Those developments caused the state prosecution to hold consultations with Justice Ministry and police officials about the case.

Tair Rada (YouTube screenshot)

“There is a lot of new evidence that proves unequivocally that Roman did not murder the deceased and could not have murdered the deceased, and that points to O.K. as having murdered her,” Halevi told the Supreme Court in October.

The ex-boyfriend, whose name is also under gag order, has been referred to in Hebrew media reports by the initials A.H., while the woman has been identified as O.K.

Days before the new forensic evidence was announced last year, the Yedioth Ahronoth daily reported that a witness had recently arrived at a police station in Nazareth Illit to testify that O.K. had confessed to her that she had killed Rada.

O.K. is now claimed to have told three people she committed the murder.

The State Attorney’s Office and the Justice Ministry have previously said that all the evidence against O.K. had been thoroughly checked and found to be unreliable.

The Supreme Court previously rejected A.H.’s testimony about the woman while police concluded his version was unreliable and an attempt to frame his former lover, the Ynet news site reported in 2018.

Roman Zadorov’s lawyer Yoram Halevi at a press conference in Tel Aviv on October 25, 2018. (Flash90)

Shortly after the murder, Zadorov, who was employed at the school at the time as a maintenance worker, was arrested and charged with the killing.
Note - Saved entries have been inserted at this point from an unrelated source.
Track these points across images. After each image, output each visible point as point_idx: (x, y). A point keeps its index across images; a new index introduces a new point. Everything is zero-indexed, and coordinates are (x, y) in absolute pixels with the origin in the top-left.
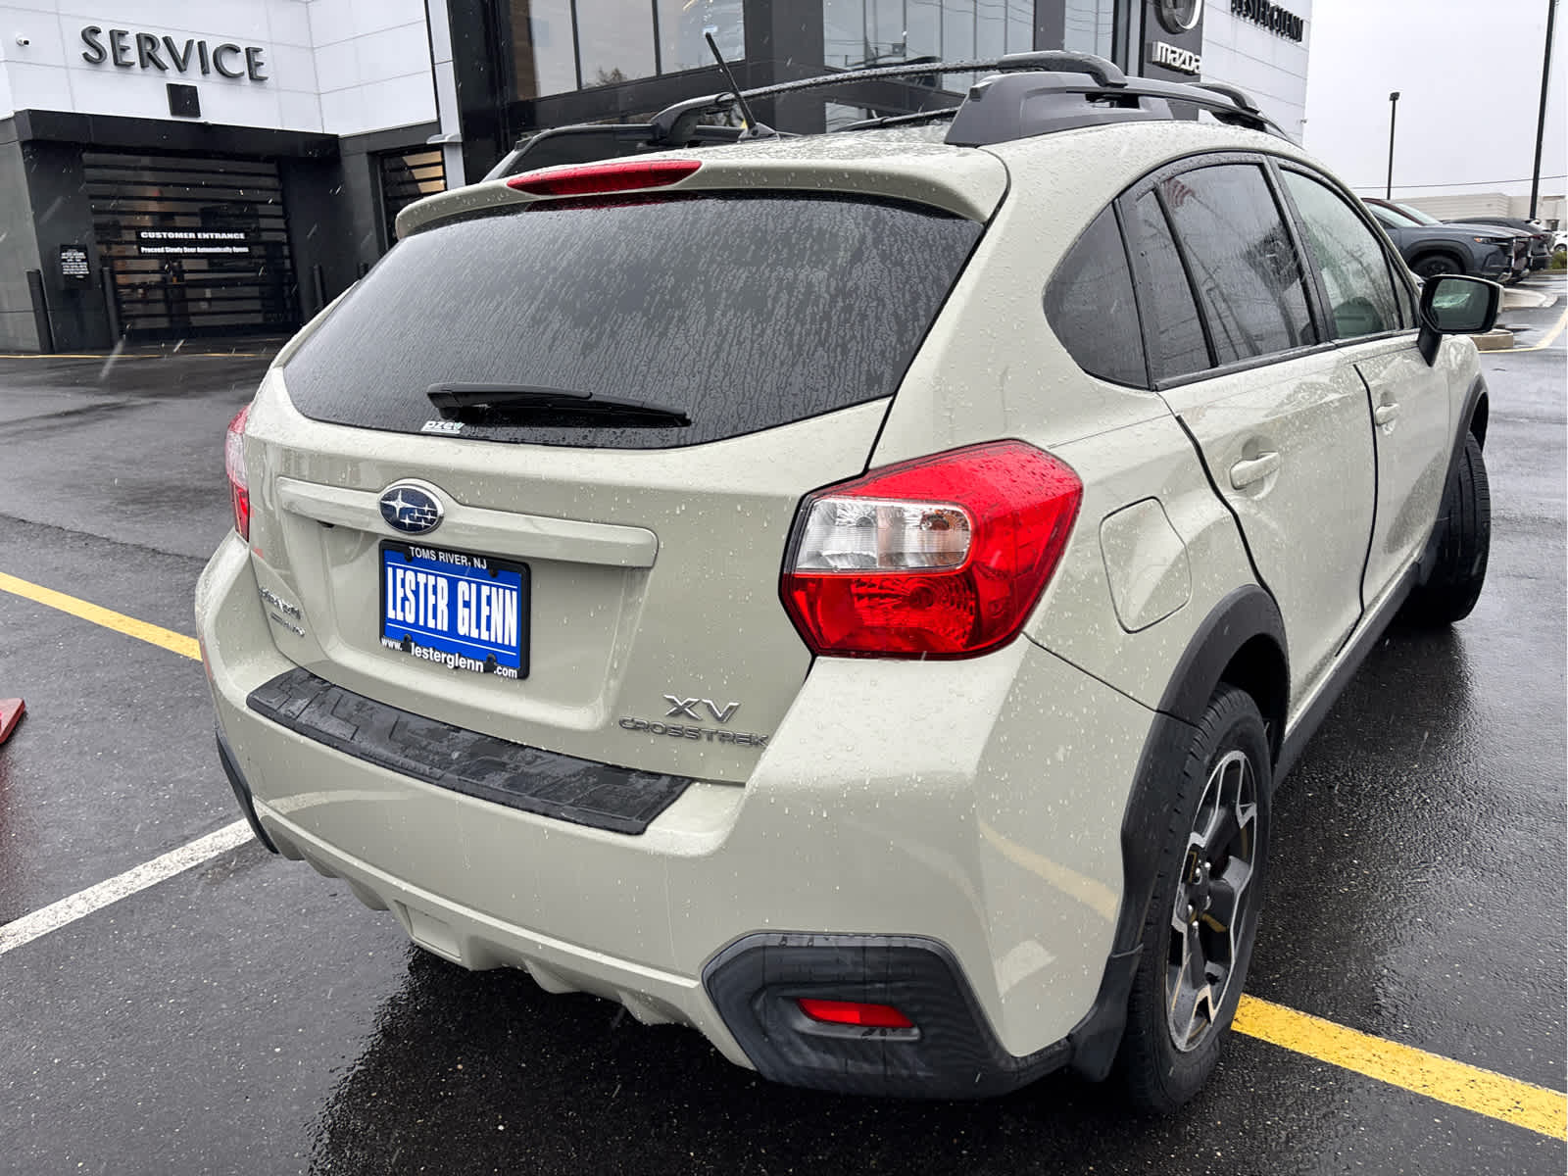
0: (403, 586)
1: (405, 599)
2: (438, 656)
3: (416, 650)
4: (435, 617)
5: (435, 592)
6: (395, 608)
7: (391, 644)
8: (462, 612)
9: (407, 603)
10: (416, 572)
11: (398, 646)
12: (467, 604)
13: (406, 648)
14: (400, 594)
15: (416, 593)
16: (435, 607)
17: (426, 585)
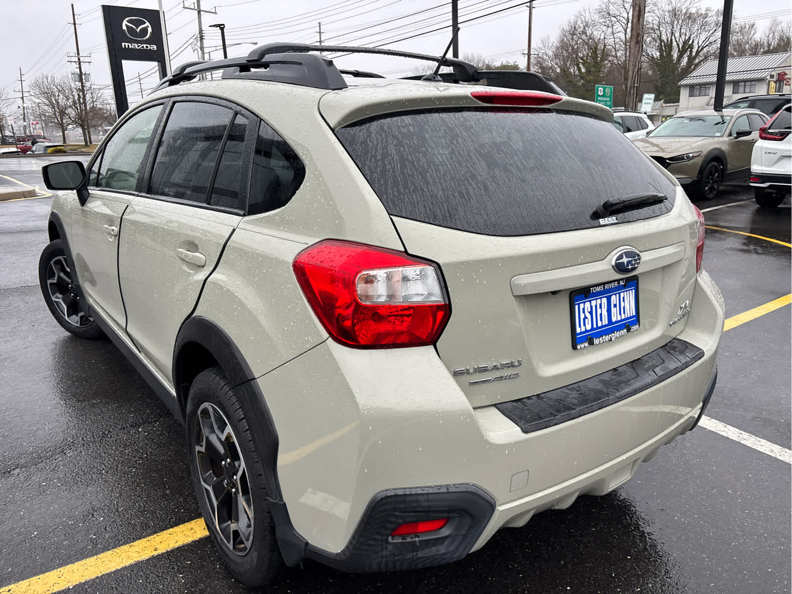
0: (584, 312)
1: (586, 318)
2: (607, 338)
3: (596, 341)
4: (601, 320)
5: (601, 307)
6: (580, 326)
7: (582, 346)
8: (613, 310)
9: (586, 320)
10: (590, 301)
11: (586, 344)
12: (615, 306)
13: (591, 343)
14: (582, 316)
15: (591, 313)
16: (601, 314)
17: (596, 306)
Two weeks after his arrest, police announced Zadorov had confessed to Rada’s murder and reenacted the attack for investigators. But a day later, Zadorov’s defense attorney announced that his client had recanted, claiming his confession and reenactment were coerced and included incorrect information.

In 2010, nearly four years after he was arrested, the Nazareth District Court sentenced him to life in prison.

In 2015, the Supreme Court upheld Zadorov’s conviction in a split 2-1 decision. The dissenting opinion came from Justice Yoram Danziger, who said there was sufficient reasonable doubt to exonerate Zadorov.

Zadorov’s appeals against that ruling were rejected, with Supreme Court President Miriam Naor saying that despite the substantial public interest in the case, there was no “legal justification” to retry Zadorov.